### What you will do:
Please retype every line of the listing below word for word, leaving the pictures out of your answer.

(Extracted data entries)

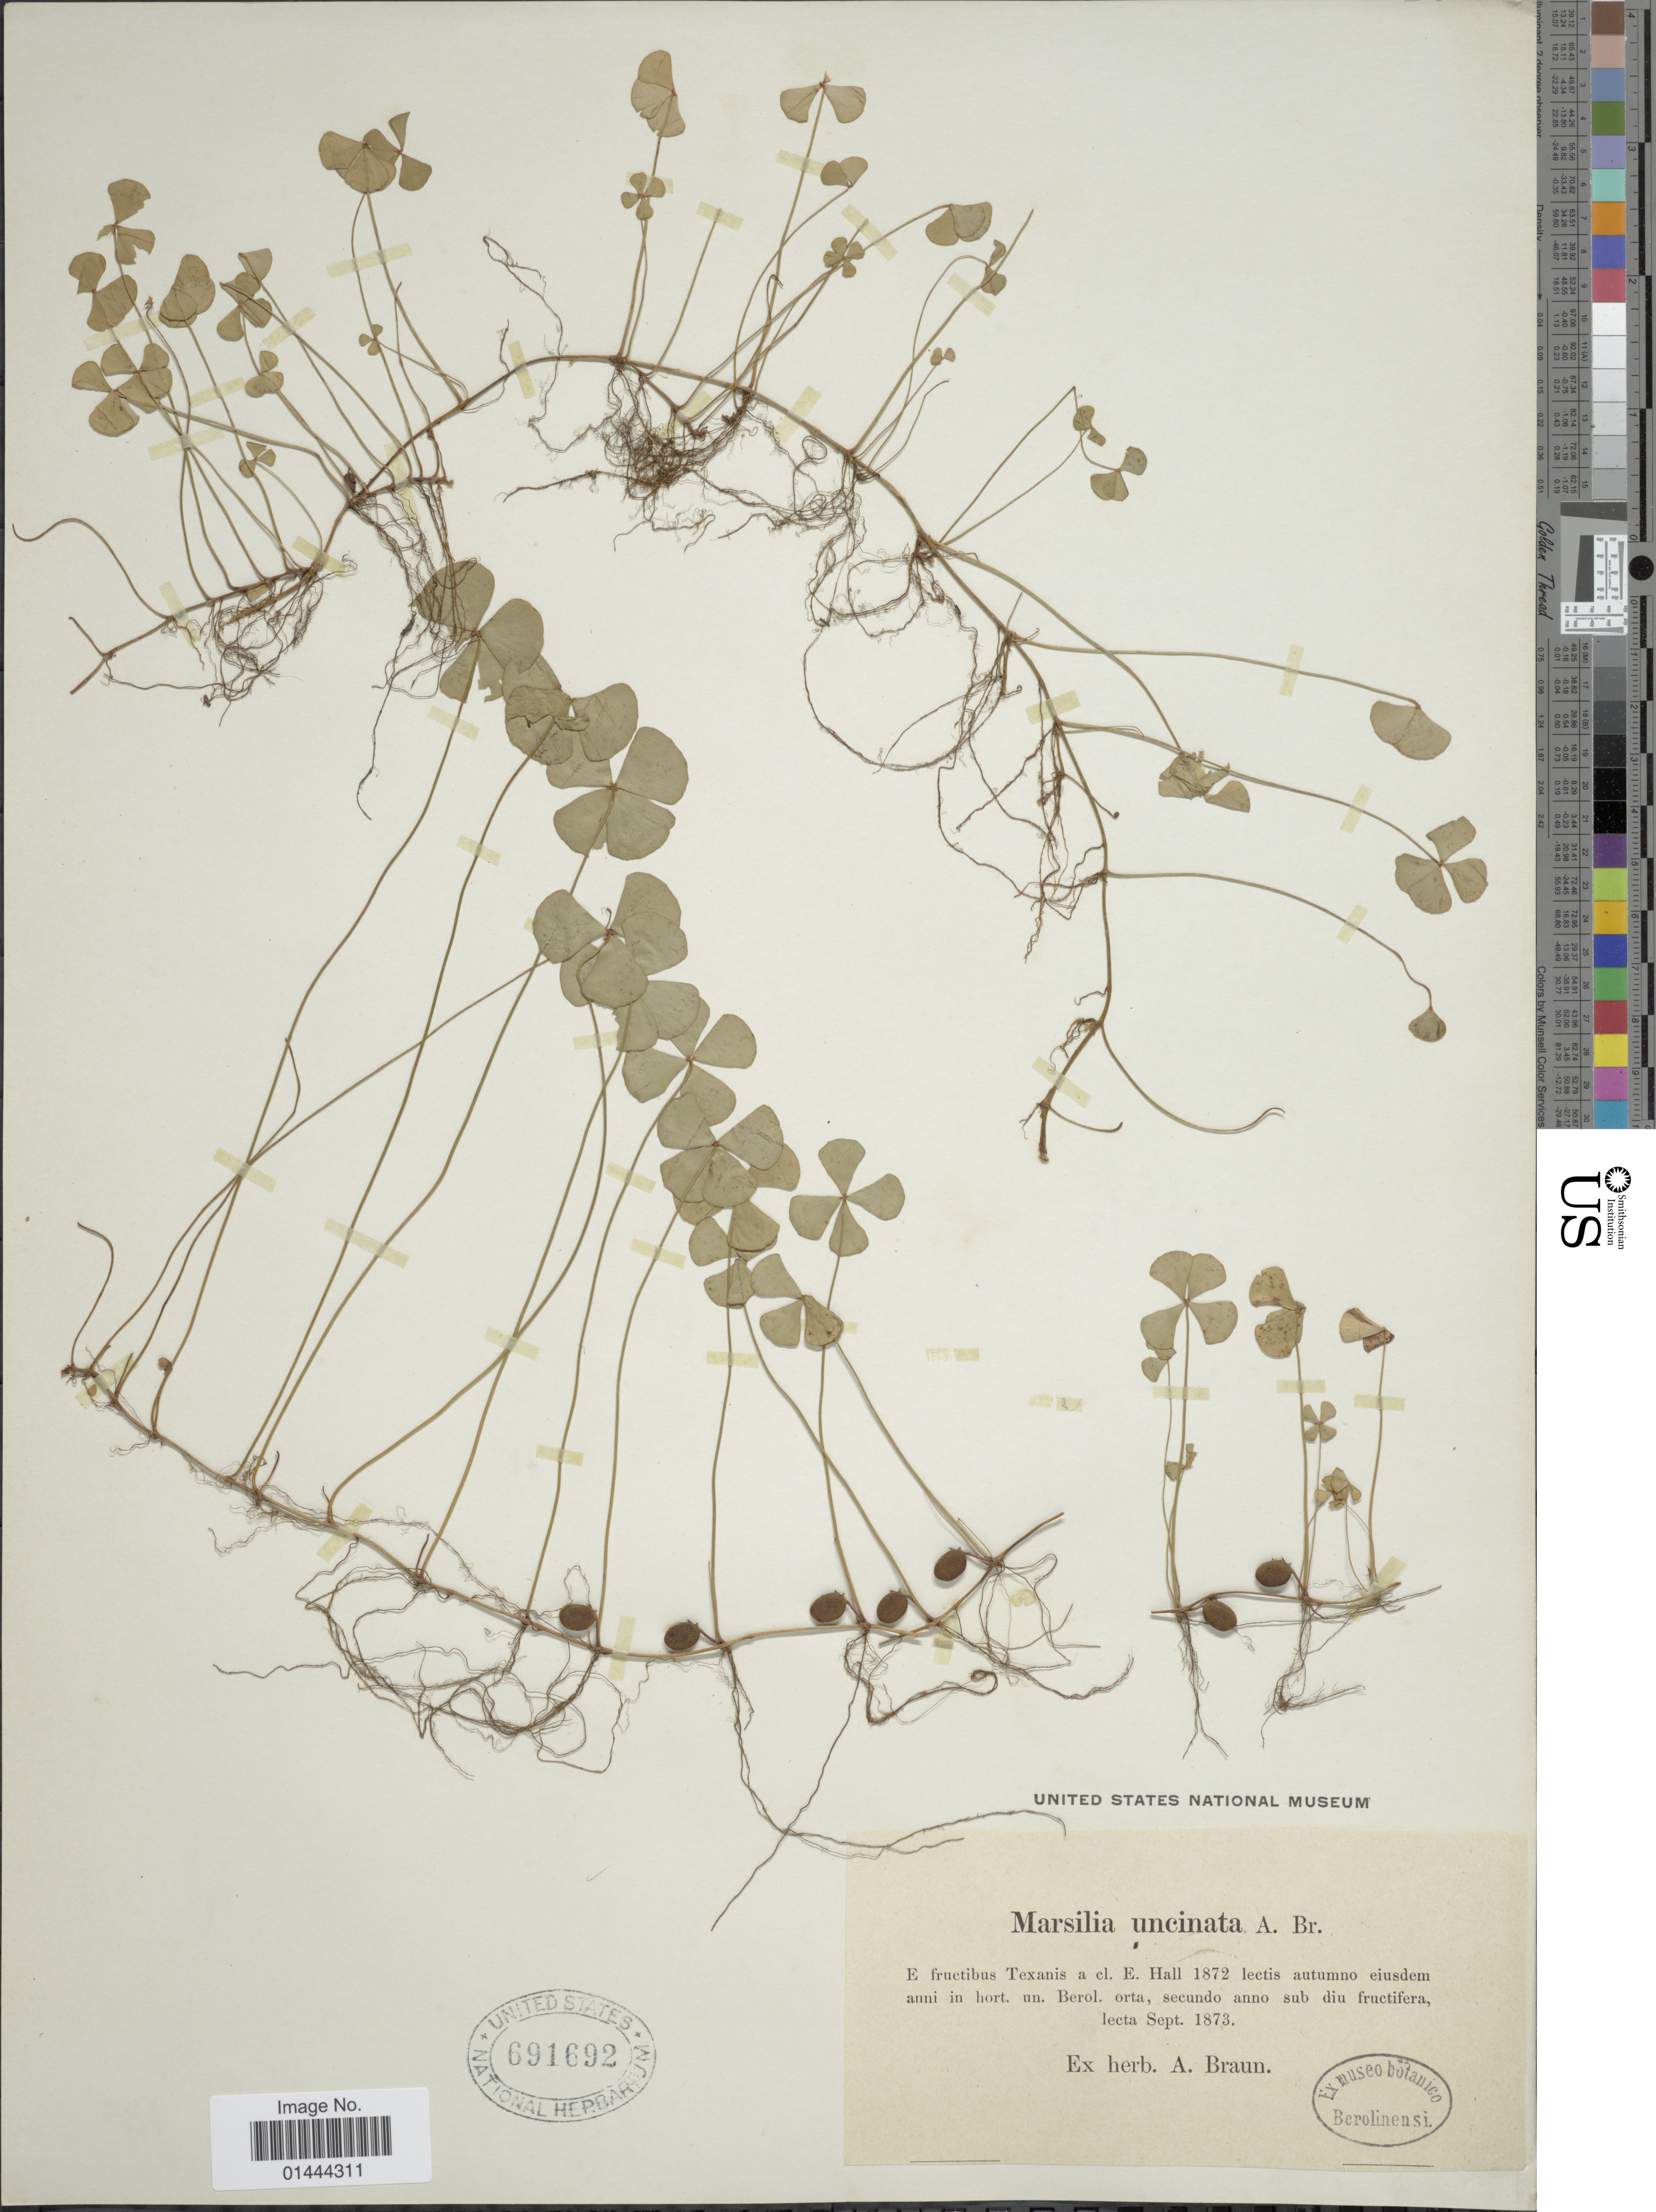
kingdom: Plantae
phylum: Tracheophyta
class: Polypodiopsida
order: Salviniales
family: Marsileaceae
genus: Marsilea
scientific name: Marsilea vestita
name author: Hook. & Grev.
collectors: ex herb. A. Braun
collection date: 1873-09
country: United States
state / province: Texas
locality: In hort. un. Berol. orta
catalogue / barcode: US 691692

### The completed task:
kingdom: Plantae
phylum: Tracheophyta
class: Polypodiopsida
order: Salviniales
family: Marsileaceae
genus: Marsilea
scientific name: Marsilea vestita
name author: Hook. & Grev.
collectors: ex herb. A. Braun
collection date: 1873-09
country: United States
state / province: Texas
locality: In hort. un. Berol. orta
catalogue / barcode: US 691692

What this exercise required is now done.